OAKLAND – With the three-day dismantling of the Lakers came the speculation and, in some part, concern, among Warriors fans that the team in Los Angeles might come hunting in the Bay Area in hopes of breaking off a piece of the dynasty.
No name was being thrown about more than that of president and general manager Bob Myers. From the moment Magic Johnson stepped down from his position with the Lakers on Tuesday, there has been no shortage of text messages, phone calls and general conversation regarding the possibility of Myers leaving the Warriors for the Lakers.
He went to UCLA and worked out of Los Angeles during his days as an agent, so . . .
Maybe (Warriors CEO) Joe Lacob thinks his son, Kirk, is ready for the job, so . . ..
The Lakers could make an irresistible offer, right?
Which may be why on Myers, standing on the sideline of the practice court as the Warriors prepared for Game 1 against the Clippers on Saturday, needed a couple seconds to catch my drift.

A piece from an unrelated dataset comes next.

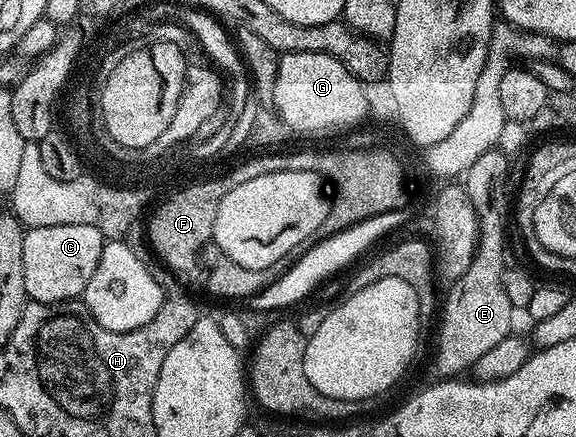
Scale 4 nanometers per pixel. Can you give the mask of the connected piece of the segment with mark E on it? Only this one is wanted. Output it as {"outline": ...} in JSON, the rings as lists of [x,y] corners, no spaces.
{"outline":[[[498,155],[478,157],[466,171],[464,186],[472,203],[473,213],[477,217],[478,242],[468,269],[451,284],[452,289],[444,305],[434,357],[434,367],[439,374],[437,376],[442,379],[452,379],[464,370],[471,370],[476,359],[486,350],[492,349],[492,346],[498,345],[513,328],[511,325],[514,308],[503,287],[503,273],[506,270],[504,237],[506,238],[506,216],[509,214],[508,204],[504,201],[504,161]]]}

Me: What are you doing here today?
Bob: What do you mean?
Me: Shouldn't you be having lunch with (Lakers controlling owner) Jeanie Buss?

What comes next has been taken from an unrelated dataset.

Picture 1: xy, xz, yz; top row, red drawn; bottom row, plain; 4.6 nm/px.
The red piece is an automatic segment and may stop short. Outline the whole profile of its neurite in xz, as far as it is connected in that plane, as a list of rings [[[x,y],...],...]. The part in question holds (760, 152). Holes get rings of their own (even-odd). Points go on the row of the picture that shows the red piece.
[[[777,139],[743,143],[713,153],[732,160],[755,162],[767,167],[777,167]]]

Bob: Oh, right. Almost forgot. (Looks at his watch) I'm supposed to meet her at 2.
Myers then laughed a laugh that suggests he's not eager to go anywhere anytime soon, even if there are days and nights when he probably wouldn't mind.
For one, Lakers GM Rob Pelinka seems overtly secure in his status, practically diving headlong into the power vacuum created by Johnson's departure and showing coach Luke Walton the door Friday morning.
For two, Myers, who has lived his entire life in either the Bay Area or Southern California, knows whatever headaches that come with his current job would barely register when compared with those felt by the man responsible for the care and feeding of the most beloved sports team in America's entertainment center.
For three, Lacob may be incredibly driven, sometimes maniacally so, but he surely has come to realize Myers' value to the emotional stability of the franchise. Lacob doesn't make questionable decisions to save a dollar or two. Or even a $1 million or more.
As the Warriors have gotten bigger and bolder – and, therefore, requiring of maintenance both routine and emergency – it's incumbent to have someone like Myers. He has been there to guide both Kevin Durant and Draymond Green through various spasms of turbulence. He has been there when coach Steve Kerr was about to blow and has definitely been there when Lacob was on the verge of detonation.
When DeMarcus Cousins was done with the New Orleans Pelicans, he reached out to Myers. No matter how good the Warriors are, Cousins wouldn't dare make such move unless he had done his research on Myers and concluded the Warriors GM was approachable and worthy of trust.
Every successful franchise has someone who can go into any office in the building and be as comfortable lending an ear as spreading a word. Someone who can talk one guy down from the ledge and another guy onto a task. And a "cooler," able to chill the boiling blood of any number of individuals from the front office to the coaching staff to the scouting department and, of course, the men on the roster that have made the Warriors what they have become.
When Draymond Green made the famous comment after the championship parade in 2017 – "Can somebody give Bob Myers some (bleeping) credit?" – he was talking less about roster construction than Myers' knack for rinsing away the potentially toxic issues that inevitably come when surrounded by so many substantial egos.
Does Myers have detractors? Sure. A few folks look at recent drafts and wonder what's taking so long to find the next great Warrior.
[RELATED: Kerr reacts to Walton-Lakers split]
Myers also knows there will come a day when the Warriors won't routinely give the rest of the NBA little more than the backs of their hands. Those close to him seem to believe that's a challenge he relishes.
That day is not yet upon them. Neither is the day when Myers relocates his family to LA, or anyplace else in the NBA. Lacob is smart enough to know if his GM were to leave, his first priority would be to find another Bob Myers.